Open Collaborative Science and Landscape Governance

Climate change is arguably the most important challenges facing the international community with far-reaching implications for poverty, economic growth and sustainable development. However, despite global governance frameworks and international climate negotiation processes, there is a need to implement measures at other scales (national, municipal, landscape, local, etc.). Model Forests offer an important alternative to establishing more effective and equitable climate governance processes at the landscape level.

Recently, the Ibero-American Model Forest Network, in conjunction with the Tropical Agricultural Research and Higher Education Centre (CATIE), was awarded a CA$80,000 grant to implement a research project aimed at citizen engagement in climate change adaptation. Led by Josique Lorenzo, Communications and Policy Officer with CATIE, the “Improving Adaptive Capacity by Combining Open Collaborative Science with Innovative Landscape Governance” project will implement two small-scale pilot studies, one in Risaralda Model Forest (Colombia) and the other in Reventazón Model Forest (Costa Rica).

Within each territory, major sectors will be identified: forest communities, farmers, water users, teachers, tourism operators, cattle ranchers and coffee producers among others. The study will identify relevant actors who belong to those sectors and who are directly involved in ecosystem services and natural resource use that could be affected by climate change. Two to three stakeholders per sector will be selected to participate in the study.

A series of capacity building activities will provide community stakeholders with tools and frameworks to assist them in their decision-making processes related to climate change. They will also get access to climate data already collected by scientists. Through a micro-fund, each sector will be supported in the implementation of an adaptation strategy that has been identified by the stakeholders.
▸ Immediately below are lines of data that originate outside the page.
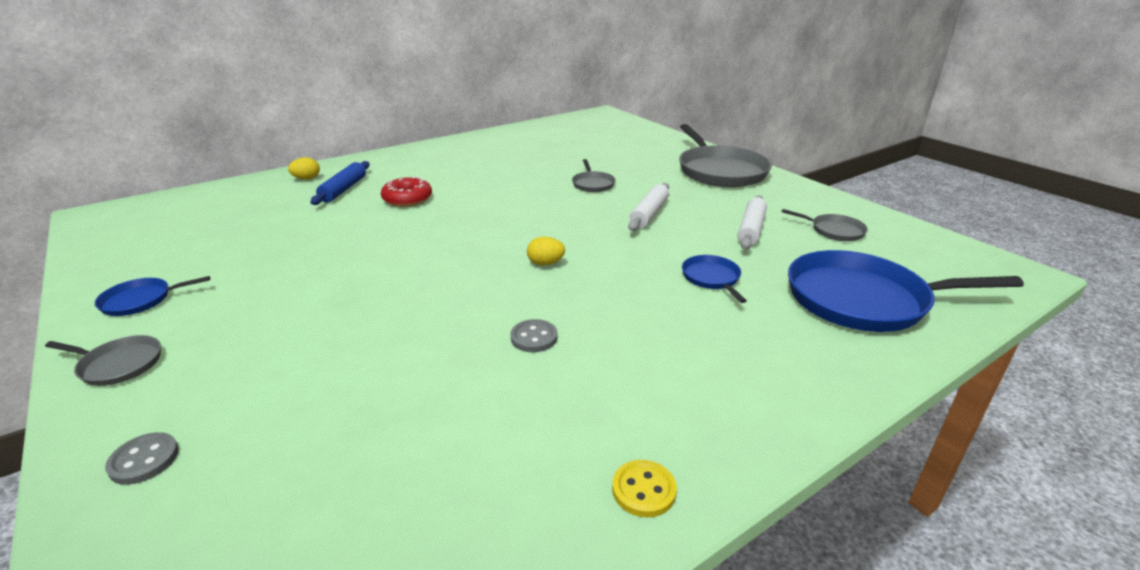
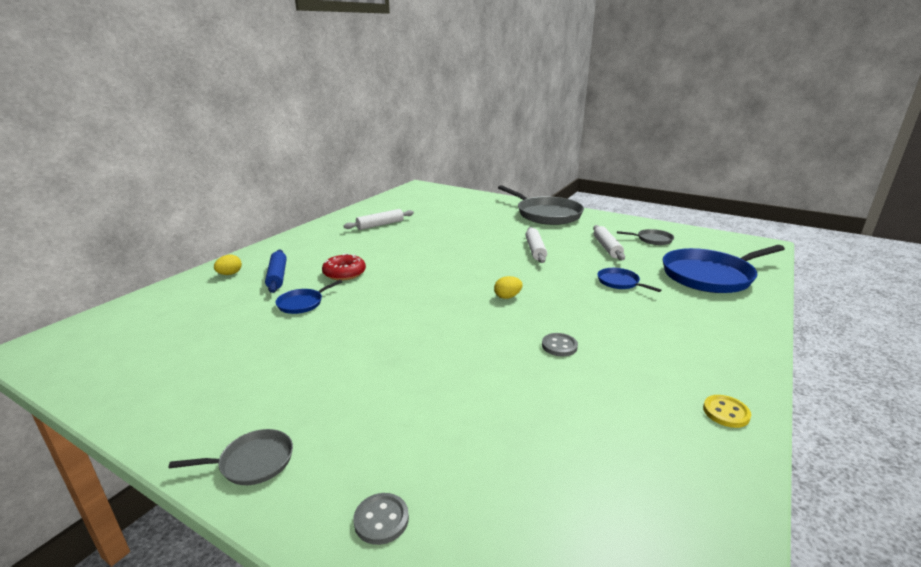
camera: 25 degrees left, 5 degrees down
blue pan [95,276,210,316] -> blue pan moved to [275,280,342,314]
grey pan [572,159,616,192] -> none
none -> white rolling pin [344,209,414,230]

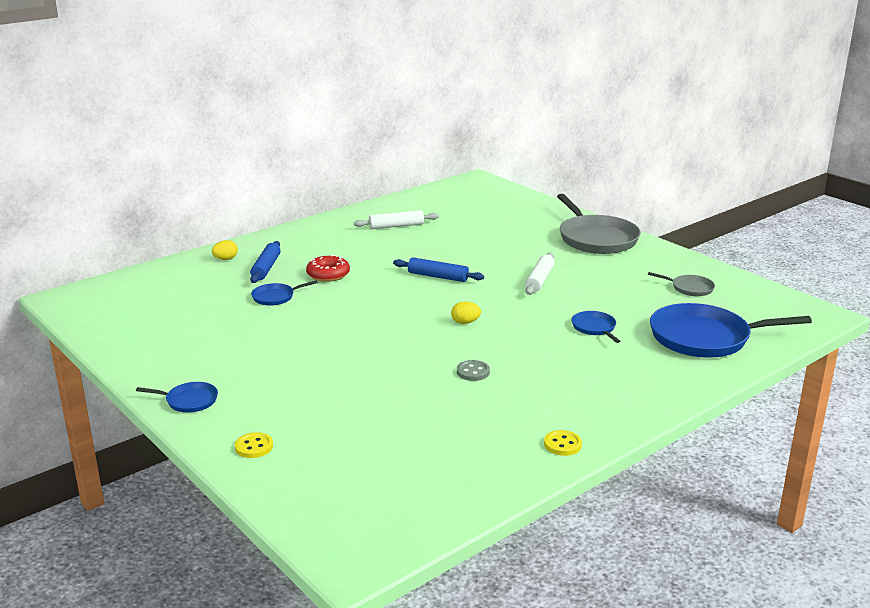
camera: 20 degrees right, 0 degrees up
grey pan [169,429,293,485] -> blue pan [136,382,218,413]
grey button [353,493,409,545] -> yellow button [235,432,273,458]
white rolling pin [593,225,625,260] -> none
none -> blue rolling pin [393,257,484,282]

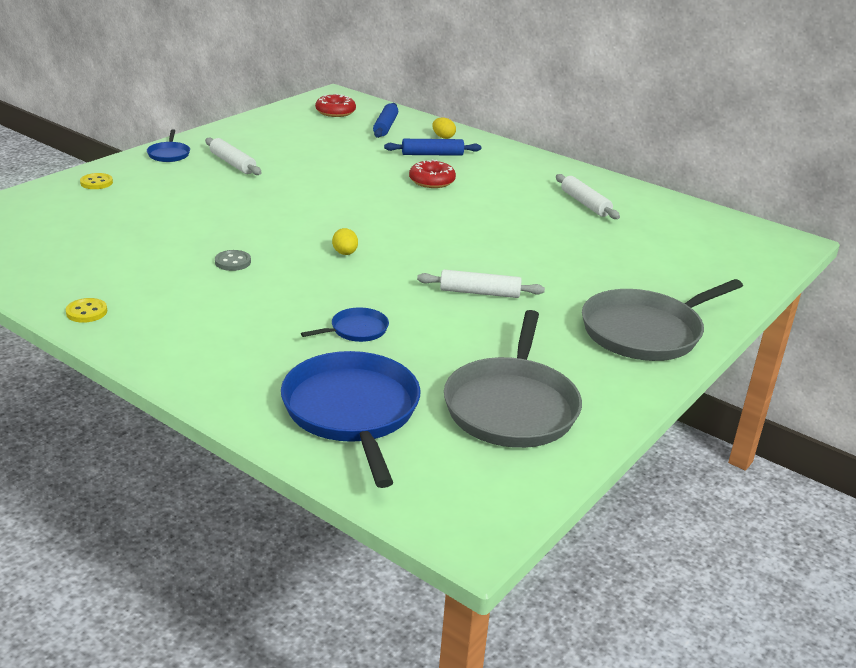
camera: 75 degrees right, 5 degrees up
blue pan [251,280,318,306] -> none
blue rolling pin [393,257,484,282] -> blue rolling pin moved to [373,103,398,138]
grey pan [648,272,715,296] -> grey pan [444,310,582,448], size x2.15
none -> white rolling pin [205,138,262,175]
none -> red donut [315,94,356,117]

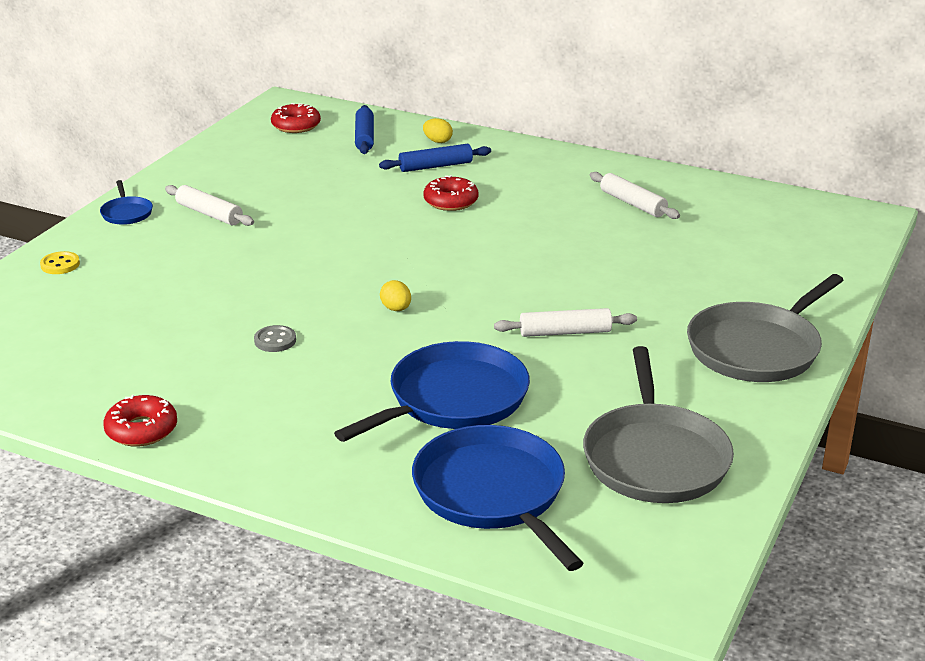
camera: 10 degrees left, 0 degrees up
yellow button [66,298,107,323] -> red donut [103,395,177,446]
blue pan [301,307,389,342] -> blue pan [334,341,530,442], size x2.15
The implemented strategies will be compared with the scientific literature to assess the quality and validity of the process and its potential to drive innovation.

An overarching goal of the project is to examine the possibility of increased large-scale participation of non-expert citizens into environmental research within Model Forests.

The two year project is being funded by the Open and Collaborative Science in Development Network (OSCDNet) with support from the International Development Research Centre (IDRC) in Canada, the Department for International Development in the U.K. and coordinated by iHub in Kenya and the University of Toronto in Scarborough.